» **Activities**:
**a)** In the mailing-list thread, why are no extra reserved ring entries needed on ARM64?
**b)** Write out the mailing-list thread starting at "This enables the" and ending at "tracking is enabled.", renaming "ARM64" to "RISC-V" wherever it appears.
**c)** Write what comes next in the mailing-list thread about ring-based dirty memory tracking, picking up after its last sentence.
++++ Supplied text ++++
On Mon, Aug 22, 2022 at 10:42:15PM +0100, Marc Zyngier wrote:
Hi Gavin,
On Mon, 22 Aug 2022 02:58:20 +0100, Gavin Shan gshan@redhat.com wrote:
Hi Marc,
On 8/19/22 6:00 PM, Marc Zyngier wrote:
On Fri, 19 Aug 2022 01:55:57 +0100, Gavin Shan gshan@redhat.com wrote:
The ring-based dirty memory tracking has been available and enabled on x86 for a while. The feature is beneficial when the number of dirty pages is small in a checkpointing system or live migration scenario. More details can be found from fb04a1eddb1a ("KVM: X86: Implement ring-based dirty memory tracking").
This enables the ring-based dirty memory tracking on ARM64. It's notable that no extra reserved ring entries are needed on ARM64 because the huge pages are always split into base pages when page dirty tracking is enabled.
Can you please elaborate on this? Adding a per-CPU ring of course results in extra memory allocation, so there must be a subtle x86-specific detail that I'm not aware of...
++++ Data ++++
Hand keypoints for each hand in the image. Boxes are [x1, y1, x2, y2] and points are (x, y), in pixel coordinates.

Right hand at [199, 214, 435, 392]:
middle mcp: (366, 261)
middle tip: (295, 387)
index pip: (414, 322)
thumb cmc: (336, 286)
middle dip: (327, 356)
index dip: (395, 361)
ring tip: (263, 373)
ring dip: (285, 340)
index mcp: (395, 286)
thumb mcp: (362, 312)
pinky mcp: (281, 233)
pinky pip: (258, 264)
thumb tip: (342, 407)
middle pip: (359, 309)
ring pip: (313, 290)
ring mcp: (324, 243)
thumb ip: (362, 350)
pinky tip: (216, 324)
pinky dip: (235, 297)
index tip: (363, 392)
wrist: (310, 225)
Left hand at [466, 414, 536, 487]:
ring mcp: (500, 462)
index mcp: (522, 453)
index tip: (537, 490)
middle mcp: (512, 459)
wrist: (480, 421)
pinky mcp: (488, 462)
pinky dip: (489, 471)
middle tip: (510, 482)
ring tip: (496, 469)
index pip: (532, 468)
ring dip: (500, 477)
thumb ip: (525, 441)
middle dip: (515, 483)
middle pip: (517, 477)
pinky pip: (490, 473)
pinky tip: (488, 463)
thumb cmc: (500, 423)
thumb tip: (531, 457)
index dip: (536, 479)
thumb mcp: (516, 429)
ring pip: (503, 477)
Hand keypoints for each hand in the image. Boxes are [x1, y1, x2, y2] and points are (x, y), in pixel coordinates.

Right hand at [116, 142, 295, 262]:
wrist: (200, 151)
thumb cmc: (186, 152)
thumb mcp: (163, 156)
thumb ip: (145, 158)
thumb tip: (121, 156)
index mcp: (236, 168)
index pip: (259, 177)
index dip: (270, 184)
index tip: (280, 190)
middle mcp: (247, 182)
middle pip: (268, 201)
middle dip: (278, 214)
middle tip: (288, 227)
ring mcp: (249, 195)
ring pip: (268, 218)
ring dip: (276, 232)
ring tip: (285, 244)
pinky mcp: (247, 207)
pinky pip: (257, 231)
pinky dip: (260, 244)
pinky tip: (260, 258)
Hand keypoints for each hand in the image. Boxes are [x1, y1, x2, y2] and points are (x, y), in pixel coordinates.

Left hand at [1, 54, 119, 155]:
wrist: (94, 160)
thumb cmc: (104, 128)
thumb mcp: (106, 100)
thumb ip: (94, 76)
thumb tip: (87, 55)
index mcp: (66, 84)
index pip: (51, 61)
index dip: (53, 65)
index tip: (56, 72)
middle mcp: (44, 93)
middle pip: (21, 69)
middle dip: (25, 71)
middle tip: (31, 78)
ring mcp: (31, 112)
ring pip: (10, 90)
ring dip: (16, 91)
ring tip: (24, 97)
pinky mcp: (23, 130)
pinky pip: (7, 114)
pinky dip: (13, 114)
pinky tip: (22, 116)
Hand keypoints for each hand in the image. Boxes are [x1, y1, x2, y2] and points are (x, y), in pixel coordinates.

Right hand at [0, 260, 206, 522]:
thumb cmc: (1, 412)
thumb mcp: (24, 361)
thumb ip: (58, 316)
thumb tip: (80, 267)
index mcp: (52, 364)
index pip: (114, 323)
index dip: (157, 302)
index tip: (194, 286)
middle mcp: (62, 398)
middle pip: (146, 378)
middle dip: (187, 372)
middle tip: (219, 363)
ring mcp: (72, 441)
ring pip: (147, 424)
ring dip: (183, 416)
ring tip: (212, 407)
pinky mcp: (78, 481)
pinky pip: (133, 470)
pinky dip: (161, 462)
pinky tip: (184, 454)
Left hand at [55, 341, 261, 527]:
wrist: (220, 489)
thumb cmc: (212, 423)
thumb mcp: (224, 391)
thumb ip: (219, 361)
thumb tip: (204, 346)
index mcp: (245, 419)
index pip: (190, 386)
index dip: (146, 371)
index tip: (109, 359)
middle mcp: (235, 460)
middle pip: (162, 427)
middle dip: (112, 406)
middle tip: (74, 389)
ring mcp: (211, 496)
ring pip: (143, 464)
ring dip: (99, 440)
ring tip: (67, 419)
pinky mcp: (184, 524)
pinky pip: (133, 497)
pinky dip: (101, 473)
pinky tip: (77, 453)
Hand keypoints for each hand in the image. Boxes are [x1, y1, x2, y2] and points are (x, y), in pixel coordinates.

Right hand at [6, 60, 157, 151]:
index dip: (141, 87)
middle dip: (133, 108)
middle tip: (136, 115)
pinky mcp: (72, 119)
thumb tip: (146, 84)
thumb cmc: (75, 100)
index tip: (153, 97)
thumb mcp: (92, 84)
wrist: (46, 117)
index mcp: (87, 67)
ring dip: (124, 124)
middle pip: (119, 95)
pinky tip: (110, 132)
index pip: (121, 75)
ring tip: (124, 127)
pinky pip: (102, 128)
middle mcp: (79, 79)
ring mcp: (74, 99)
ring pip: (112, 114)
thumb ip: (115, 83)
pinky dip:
++++
» **Answers for the exercise**:
**a)** Huge pages are always split into base pages when page dirty tracking is enabled.

**b)**
This enables the ring-based dirty memory tracking on RISC-V. It's notable that no extra reserved ring entries are needed on RISC-V because the huge pages are always split into base pages when page dirty tracking is enabled.

**c)**
Sure. I guess it's helpful to explain how it works in next revision. Something like below:
This enables the ring-based dirty memory tracking on ARM64. The feature is enabled by CONFIG_HAVE_KVM_DIRTY_RING, detected and enabled by CONFIG_HAVE_KVM_DIRTY_RING. A ring buffer is created on every vcpu and each entry is described by 'struct kvm_dirty_gfn'. The ring buffer is pushed by host when page becomes dirty and pulled by userspace. A vcpu exit is forced when the ring buffer becomes full. The ring buffers on all vcpus can be reset by ioctl command KVM_RESET_DIRTY_RINGS.
Yes, I think so. Adding a per-CPU ring results in extra memory allocation. However, it's avoiding synchronization among multiple vcpus when dirty pages happen on multiple vcpus. More discussion can be found from [1]
Oh, I totally buy the relaxation of the synchronisation (though I doubt this will have any visible effect until we have something like Oliver's patches to allow parallel faulting).
Heh, yeah I need to get that out the door. I'll also note that Gavin's changes are still relevant without that series, as we do write unprotect in parallel at PTE granularity after commit f783ef1c0e82 ("KVM: arm64: Add fast path to handle permission relaxation during dirty logging").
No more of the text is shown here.